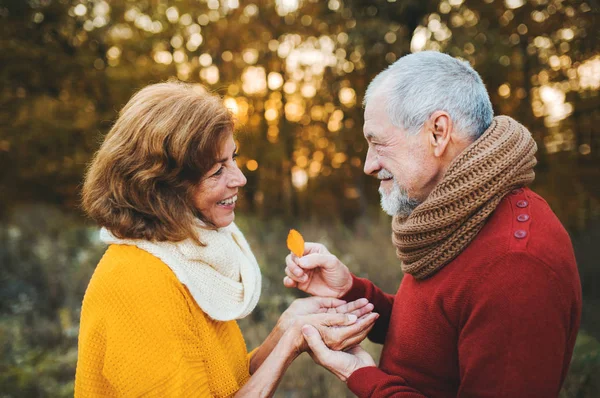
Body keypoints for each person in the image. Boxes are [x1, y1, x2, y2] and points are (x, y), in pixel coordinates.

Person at [284, 51, 582, 397]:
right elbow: (435, 333)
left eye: (377, 142)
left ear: (438, 133)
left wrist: (364, 376)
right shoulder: (454, 218)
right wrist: (350, 291)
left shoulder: (515, 266)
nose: (368, 165)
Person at [75, 81, 379, 397]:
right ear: (165, 188)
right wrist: (291, 344)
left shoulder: (184, 255)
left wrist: (287, 328)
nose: (239, 178)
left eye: (232, 158)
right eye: (218, 170)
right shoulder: (137, 282)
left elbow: (223, 384)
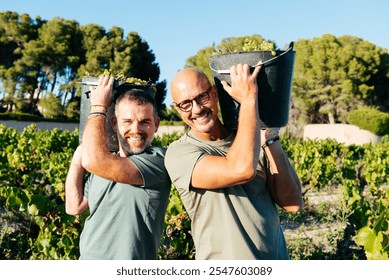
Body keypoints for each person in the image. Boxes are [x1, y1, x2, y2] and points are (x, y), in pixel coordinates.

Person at [164, 65, 303, 260]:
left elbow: (293, 203)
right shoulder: (179, 153)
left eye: (201, 97)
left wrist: (269, 138)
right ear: (177, 109)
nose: (196, 109)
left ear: (214, 93)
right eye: (185, 104)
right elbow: (241, 169)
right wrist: (248, 100)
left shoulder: (251, 139)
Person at [65, 76, 171, 260]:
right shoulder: (105, 164)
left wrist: (98, 107)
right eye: (127, 121)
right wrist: (76, 161)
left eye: (145, 122)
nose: (136, 129)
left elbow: (93, 161)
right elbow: (74, 206)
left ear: (156, 125)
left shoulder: (158, 161)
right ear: (114, 123)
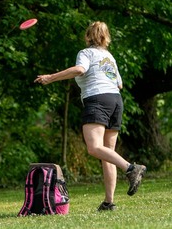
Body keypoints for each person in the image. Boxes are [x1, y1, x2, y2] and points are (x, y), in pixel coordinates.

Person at [34, 21, 146, 211]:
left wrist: (51, 77)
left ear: (87, 37)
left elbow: (80, 70)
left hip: (98, 99)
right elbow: (119, 84)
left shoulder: (85, 53)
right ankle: (109, 203)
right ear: (106, 37)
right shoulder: (109, 57)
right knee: (107, 153)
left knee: (94, 148)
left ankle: (130, 168)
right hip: (115, 100)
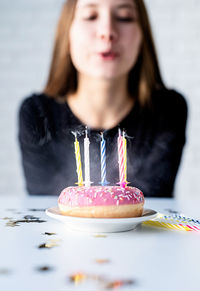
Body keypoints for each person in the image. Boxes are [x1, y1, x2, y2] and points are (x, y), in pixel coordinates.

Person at [18, 0, 187, 197]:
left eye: (124, 17)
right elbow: (44, 207)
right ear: (67, 33)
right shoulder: (38, 114)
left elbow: (151, 205)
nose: (107, 32)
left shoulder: (168, 110)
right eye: (90, 16)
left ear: (143, 36)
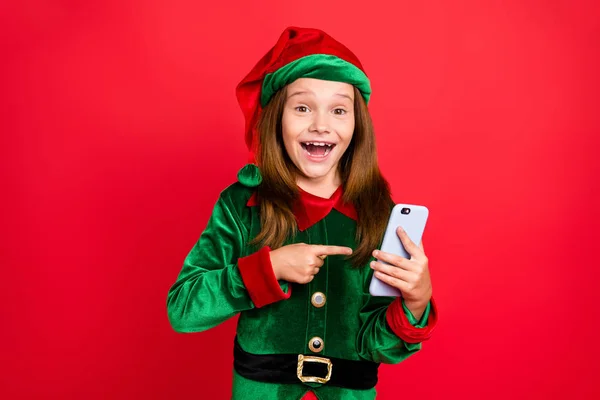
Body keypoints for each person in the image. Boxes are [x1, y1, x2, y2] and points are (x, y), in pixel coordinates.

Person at [166, 26, 438, 400]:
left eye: (339, 110)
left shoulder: (381, 216)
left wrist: (416, 302)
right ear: (277, 118)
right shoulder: (241, 206)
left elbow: (379, 346)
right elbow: (183, 310)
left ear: (358, 125)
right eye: (302, 107)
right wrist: (270, 268)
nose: (321, 125)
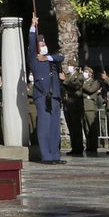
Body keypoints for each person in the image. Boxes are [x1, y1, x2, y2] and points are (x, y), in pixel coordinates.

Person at [26, 17, 63, 163]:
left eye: (44, 44)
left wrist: (47, 58)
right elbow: (31, 41)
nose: (43, 46)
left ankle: (55, 155)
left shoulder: (49, 58)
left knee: (55, 127)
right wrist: (33, 27)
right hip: (42, 94)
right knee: (45, 125)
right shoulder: (33, 58)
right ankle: (46, 156)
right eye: (40, 45)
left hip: (54, 94)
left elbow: (61, 56)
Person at [62, 59, 86, 156]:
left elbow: (76, 85)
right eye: (68, 65)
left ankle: (79, 147)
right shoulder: (68, 76)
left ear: (75, 66)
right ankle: (74, 147)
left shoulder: (79, 75)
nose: (69, 67)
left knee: (76, 127)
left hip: (75, 104)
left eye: (70, 65)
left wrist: (65, 80)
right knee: (71, 127)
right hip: (67, 104)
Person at [77, 66, 101, 156]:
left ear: (90, 74)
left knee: (92, 128)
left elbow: (90, 90)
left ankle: (94, 146)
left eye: (86, 72)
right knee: (86, 128)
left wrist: (82, 82)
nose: (84, 73)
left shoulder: (95, 82)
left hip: (90, 107)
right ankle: (89, 145)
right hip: (83, 107)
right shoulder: (83, 83)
--
> [Goal of the exercise] For the material above, give again only the lines starting at the line that contains "right ear: (106, 37)" and ending at the line that contains "right shoulder: (241, 206)". Pictures do not belong in the copy.

> [Answer to the exercise]
right ear: (106, 37)
right shoulder: (109, 57)
right knee: (107, 153)
left knee: (94, 148)
left ankle: (130, 168)
right hip: (115, 100)
Body keypoints for each person in the image. Boxes are [x1, y1, x2, y2] and points are (x, y), in pixel coordinates.

Person at [18, 0, 187, 197]:
left eye: (124, 17)
right elbow: (44, 207)
right ear: (67, 33)
right shoulder: (38, 114)
left elbow: (151, 205)
nose: (107, 32)
left shoulder: (168, 110)
right eye: (90, 16)
left ear: (143, 36)
Body keypoints for each person in the image. Boxes are [x1, y1, x2, y2] and points are (x, y), in pixel coordinates.

Person at [166, 26, 438, 400]:
left eye: (339, 110)
left shoulder: (381, 216)
left wrist: (416, 302)
right ear: (277, 118)
right shoulder: (241, 206)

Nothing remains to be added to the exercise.